Jack Loo | July 9, 2012
Software defined networks (SDNs) promise to automate network management.

Service providers in the region face the challenge of utilising their network bandwidth more efficiently, but one solution could be software defined networks (SDNs).

These organisations find that bandwidth utilisation on their networks can fluctuate wildly. "In some locations, you see just 20 percent, but in other areas, you have 120 percent," said Amol Mitra, vice president and general manager, HP Networking, HP Asia Pacific and Japan.

Mitra was identifying the verticals that are most actively adopting SDNs in their network infrastructures. He was speaking at the enterprise technology showcase and conference Interop in Tokyo on 15 June, where HP Networking presented a case study on its customer Dreamworks Studio.

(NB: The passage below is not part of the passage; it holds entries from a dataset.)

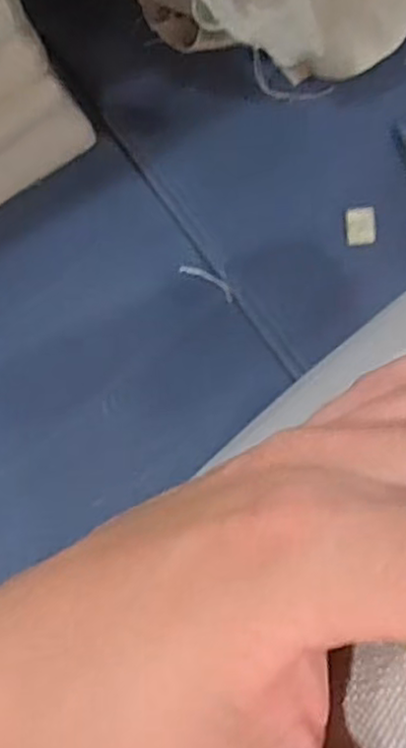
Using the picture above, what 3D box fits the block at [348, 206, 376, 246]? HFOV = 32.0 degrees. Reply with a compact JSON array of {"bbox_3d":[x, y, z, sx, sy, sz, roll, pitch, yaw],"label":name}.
[{"bbox_3d":[0.153,-0.142,0.680,0.027,0.004,0.037,-3,83,2],"label":"block"}]

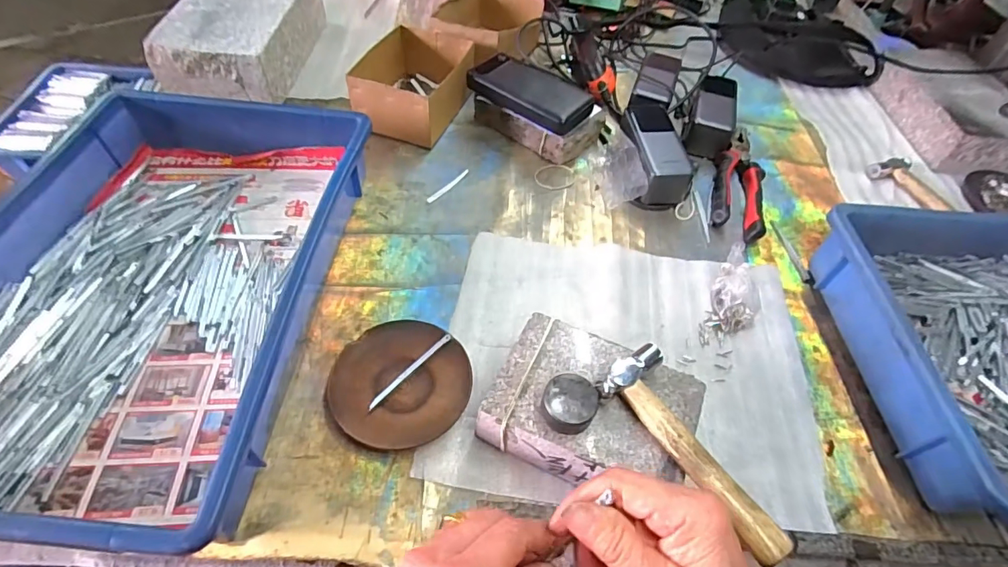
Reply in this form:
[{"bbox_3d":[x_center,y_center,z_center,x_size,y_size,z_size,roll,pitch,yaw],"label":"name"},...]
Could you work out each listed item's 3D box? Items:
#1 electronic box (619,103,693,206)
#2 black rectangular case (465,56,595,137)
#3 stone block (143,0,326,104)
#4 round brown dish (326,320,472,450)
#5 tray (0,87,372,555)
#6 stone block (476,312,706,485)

The allocation of bandwidth resources had to be manually configured, and the standard response would be to keep buying bandwidth, said Mitra. Providers like NTT in Japan and SingTel in Singapore are actively looking at how they can efficiently utilise network bandwidth as well as storage and processing space.

SDNs enable a single point of control for network configuration and application provisioning. The SDN virtualises the network by separating the control plane from the physical infrastructure and templates that profile the application. It performs automated orchestration that optimises the network to enforce service-level policies and enable dynamic provisioning. This means that administrators can focus less on managing infrastructure and more on connecting users to applications.

Another vertical that will experience strong SDN adoption is the manufacturing industry. Manufacturers tend to have multiple locations in remote areas and deploying network resources can be a tricky affair. One answer is to use a SDN platform to centrally manage the widespread network, said Mitra.

Other industries include casinos and animation studios that have complex operations and need to ramp up their resources in a short time, added Mitra.